I found this result mentioned in passing in a number theory paper. It looks almost self-evident:
$$ \# \{ (a,b,c,d) \in \mathbb{Z}^4 : a^2 + b^2 + c^2 + d^2 = m\} \asymp m $$
It is stated without proof. It looks almost like the 4-squares theorem in fact that number is $r_4(m)$ which is A000118
This plot looks possibly linear, but with a bunch of noise. It doesn't look obvious.

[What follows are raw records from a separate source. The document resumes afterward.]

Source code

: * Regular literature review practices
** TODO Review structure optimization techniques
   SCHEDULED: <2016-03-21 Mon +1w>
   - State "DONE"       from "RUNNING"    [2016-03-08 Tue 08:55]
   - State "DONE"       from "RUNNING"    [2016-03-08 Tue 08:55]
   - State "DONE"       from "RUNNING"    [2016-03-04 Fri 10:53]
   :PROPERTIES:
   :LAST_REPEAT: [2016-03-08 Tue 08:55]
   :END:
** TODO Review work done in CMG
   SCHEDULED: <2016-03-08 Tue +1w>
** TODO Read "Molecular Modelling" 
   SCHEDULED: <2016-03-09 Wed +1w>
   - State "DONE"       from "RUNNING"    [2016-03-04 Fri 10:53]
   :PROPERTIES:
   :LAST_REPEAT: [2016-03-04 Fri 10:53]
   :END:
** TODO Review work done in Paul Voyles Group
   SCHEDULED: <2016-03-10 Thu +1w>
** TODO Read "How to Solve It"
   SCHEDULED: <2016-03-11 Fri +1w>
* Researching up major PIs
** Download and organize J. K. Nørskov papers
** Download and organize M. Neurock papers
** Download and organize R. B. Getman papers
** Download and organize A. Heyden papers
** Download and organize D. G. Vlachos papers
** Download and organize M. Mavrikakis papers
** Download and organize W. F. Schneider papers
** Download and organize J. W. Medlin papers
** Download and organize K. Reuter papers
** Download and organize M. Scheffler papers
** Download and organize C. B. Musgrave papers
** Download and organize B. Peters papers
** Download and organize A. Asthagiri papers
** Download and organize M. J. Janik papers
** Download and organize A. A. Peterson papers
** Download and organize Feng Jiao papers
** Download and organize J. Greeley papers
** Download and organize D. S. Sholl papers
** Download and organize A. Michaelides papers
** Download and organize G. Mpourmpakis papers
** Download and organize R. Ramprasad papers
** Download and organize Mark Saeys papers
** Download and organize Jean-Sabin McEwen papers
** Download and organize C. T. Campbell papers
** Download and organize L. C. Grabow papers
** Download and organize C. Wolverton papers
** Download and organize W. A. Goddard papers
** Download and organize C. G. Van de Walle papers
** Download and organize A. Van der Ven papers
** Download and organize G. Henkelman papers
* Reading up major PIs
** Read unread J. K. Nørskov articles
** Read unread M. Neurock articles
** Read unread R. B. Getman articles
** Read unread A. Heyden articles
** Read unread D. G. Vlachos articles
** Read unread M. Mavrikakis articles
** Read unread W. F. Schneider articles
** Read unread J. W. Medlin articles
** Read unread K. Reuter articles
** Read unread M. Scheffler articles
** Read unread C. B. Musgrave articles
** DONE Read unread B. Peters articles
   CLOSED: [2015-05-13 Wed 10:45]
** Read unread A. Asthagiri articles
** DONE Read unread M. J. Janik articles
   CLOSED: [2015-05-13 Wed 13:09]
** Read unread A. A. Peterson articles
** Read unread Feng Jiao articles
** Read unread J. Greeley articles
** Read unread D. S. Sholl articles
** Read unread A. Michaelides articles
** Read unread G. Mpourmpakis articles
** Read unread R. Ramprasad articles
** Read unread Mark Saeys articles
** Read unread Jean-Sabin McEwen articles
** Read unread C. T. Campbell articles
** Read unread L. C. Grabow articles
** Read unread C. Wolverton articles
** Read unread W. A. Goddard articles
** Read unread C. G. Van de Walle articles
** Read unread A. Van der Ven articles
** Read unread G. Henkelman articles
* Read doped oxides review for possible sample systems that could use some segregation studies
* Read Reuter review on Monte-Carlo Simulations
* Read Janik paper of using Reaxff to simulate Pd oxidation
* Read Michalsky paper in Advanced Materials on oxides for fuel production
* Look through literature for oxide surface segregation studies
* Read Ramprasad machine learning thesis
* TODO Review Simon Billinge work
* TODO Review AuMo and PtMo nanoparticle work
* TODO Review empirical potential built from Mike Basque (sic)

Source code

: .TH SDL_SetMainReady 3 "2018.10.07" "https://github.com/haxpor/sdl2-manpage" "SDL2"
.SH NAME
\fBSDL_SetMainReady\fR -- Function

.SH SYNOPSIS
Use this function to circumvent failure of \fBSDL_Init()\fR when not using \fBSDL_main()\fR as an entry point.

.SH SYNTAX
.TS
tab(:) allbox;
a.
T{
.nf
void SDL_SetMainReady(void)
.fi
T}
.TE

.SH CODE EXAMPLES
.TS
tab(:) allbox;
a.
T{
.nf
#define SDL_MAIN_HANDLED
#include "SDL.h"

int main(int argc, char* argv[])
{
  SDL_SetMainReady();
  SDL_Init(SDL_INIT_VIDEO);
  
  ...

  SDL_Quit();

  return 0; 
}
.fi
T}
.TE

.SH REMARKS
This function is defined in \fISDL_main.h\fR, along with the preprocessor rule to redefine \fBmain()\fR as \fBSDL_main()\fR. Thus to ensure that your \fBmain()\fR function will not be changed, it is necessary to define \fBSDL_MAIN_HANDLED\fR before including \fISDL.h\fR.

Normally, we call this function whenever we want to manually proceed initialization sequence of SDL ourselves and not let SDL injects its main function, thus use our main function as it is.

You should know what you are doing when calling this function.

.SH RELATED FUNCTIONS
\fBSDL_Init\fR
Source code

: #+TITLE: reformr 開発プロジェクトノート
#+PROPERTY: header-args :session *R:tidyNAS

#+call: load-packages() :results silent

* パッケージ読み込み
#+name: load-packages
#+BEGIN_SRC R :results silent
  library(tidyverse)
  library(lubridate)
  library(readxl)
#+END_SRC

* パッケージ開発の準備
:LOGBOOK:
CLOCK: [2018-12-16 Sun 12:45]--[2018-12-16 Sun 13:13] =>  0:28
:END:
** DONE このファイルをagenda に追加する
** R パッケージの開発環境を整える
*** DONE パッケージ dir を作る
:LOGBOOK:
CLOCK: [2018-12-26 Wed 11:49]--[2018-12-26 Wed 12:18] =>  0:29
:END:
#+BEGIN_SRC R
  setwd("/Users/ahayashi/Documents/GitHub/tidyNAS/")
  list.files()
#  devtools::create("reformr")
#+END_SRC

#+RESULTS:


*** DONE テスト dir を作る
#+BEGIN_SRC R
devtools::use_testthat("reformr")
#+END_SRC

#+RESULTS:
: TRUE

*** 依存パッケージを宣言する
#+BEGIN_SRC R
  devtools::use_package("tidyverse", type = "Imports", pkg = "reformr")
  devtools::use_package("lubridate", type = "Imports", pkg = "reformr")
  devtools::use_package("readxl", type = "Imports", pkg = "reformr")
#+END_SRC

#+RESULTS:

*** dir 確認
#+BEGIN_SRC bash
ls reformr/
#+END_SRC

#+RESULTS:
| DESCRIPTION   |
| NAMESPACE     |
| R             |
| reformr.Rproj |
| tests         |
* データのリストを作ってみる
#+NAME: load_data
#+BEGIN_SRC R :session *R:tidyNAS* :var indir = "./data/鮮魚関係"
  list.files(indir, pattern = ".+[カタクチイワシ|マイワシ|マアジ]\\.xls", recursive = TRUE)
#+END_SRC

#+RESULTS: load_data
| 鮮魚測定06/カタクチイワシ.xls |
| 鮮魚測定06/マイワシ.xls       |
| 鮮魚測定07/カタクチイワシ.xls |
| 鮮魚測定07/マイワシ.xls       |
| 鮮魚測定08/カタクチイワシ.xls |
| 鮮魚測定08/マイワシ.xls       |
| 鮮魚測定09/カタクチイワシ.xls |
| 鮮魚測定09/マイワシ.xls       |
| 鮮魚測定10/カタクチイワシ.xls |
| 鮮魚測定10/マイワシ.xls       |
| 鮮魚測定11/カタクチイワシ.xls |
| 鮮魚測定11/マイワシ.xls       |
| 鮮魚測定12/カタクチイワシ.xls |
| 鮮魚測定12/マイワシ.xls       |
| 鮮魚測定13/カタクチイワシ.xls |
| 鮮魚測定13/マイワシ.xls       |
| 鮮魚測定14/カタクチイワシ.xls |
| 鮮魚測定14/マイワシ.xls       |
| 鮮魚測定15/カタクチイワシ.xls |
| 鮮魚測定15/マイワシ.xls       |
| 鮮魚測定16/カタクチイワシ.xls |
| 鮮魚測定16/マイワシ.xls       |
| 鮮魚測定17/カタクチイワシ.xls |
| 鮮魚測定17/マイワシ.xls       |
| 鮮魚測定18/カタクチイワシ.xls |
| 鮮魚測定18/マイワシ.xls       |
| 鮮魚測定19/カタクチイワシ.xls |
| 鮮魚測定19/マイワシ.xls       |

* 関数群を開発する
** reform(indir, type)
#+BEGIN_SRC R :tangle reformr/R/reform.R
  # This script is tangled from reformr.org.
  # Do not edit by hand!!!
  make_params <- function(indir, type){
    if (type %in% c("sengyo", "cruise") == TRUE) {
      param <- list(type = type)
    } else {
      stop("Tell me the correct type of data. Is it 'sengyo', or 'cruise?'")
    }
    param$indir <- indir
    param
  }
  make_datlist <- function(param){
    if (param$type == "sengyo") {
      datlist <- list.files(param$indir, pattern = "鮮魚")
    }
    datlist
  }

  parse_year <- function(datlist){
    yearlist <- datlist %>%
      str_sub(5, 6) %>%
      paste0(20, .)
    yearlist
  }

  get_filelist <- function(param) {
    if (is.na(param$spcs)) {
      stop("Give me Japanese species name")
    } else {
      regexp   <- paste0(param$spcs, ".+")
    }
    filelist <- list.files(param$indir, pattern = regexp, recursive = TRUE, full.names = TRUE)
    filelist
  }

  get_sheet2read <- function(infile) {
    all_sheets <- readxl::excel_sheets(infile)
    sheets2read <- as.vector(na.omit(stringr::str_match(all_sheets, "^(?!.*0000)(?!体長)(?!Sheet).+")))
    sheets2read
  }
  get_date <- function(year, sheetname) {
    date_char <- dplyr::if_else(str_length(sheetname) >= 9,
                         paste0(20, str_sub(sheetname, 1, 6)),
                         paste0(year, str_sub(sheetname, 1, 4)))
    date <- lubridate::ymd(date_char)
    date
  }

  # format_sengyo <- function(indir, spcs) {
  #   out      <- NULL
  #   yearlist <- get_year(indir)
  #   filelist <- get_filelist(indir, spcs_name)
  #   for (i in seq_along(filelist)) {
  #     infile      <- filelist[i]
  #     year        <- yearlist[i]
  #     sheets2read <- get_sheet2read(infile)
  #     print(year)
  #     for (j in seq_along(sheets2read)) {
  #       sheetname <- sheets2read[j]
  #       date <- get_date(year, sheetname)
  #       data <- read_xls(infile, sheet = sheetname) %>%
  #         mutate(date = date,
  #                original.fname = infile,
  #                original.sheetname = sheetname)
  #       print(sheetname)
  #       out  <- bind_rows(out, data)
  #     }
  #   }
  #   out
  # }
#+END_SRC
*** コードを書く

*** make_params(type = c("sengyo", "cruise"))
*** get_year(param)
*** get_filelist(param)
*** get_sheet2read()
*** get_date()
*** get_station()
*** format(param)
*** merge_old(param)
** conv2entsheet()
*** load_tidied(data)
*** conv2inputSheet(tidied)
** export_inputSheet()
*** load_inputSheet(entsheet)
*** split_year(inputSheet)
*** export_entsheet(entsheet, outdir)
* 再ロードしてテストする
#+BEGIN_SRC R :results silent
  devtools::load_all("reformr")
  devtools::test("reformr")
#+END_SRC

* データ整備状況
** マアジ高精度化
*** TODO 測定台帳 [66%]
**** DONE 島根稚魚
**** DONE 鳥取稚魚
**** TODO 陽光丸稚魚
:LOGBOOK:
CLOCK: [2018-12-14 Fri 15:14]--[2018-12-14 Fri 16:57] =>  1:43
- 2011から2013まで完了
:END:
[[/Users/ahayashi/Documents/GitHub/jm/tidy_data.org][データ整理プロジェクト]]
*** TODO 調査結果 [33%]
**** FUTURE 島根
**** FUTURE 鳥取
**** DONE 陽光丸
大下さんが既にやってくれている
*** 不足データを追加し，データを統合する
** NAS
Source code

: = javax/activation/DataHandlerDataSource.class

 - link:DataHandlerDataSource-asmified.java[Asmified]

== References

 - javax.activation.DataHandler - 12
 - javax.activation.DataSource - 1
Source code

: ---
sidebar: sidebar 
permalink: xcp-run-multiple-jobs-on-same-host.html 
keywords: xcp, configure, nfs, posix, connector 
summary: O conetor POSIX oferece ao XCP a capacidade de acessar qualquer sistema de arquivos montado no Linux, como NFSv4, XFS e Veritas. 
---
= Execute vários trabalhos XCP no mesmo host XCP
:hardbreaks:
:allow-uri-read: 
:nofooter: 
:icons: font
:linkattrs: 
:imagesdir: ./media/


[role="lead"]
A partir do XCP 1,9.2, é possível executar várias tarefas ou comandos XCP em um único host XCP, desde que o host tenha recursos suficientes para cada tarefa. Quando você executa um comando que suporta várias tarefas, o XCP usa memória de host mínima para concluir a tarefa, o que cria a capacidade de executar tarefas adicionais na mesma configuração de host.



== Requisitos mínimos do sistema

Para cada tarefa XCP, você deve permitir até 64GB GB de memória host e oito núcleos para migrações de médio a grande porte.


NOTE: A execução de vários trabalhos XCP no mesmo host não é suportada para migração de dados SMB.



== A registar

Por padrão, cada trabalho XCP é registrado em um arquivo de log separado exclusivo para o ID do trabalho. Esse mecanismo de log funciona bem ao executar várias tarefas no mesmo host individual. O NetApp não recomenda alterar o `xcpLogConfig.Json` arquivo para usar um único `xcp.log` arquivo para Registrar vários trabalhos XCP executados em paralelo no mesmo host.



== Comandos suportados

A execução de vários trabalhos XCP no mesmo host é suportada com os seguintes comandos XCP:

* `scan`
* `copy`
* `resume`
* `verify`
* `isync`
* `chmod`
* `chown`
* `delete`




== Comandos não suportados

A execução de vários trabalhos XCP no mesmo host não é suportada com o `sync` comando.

- Valentin Blomer, Anke Pohl The sup-norm problem for the Siegel modular space of rank two arXiv:1402.4635
By Jacobi's four-square theorem we have $$ r_4(n)=\begin{cases}8\sum\limits_{m|n}m&\text{if }n\text{ is odd}\\[12pt] 24\sum\limits_{\begin{smallmatrix} m|n \\ m\text{ odd} \end{smallmatrix}}m&\text{if }n\text{ is even}. \end{cases} $$ For $n=p$ prime this gives, for example, $r_4(p)=8(p+1)\asymp p$. In general, the asymptotic growth rate of $\sigma(n)=\sum_{m\mid n}m$ can be expressed by: $$ \limsup_{n\rightarrow\infty}\frac{\sigma(n)}{n\,\log \log n}=e^\gamma. $$ The behaviour of the sigma function is very irregular, as your plots also show.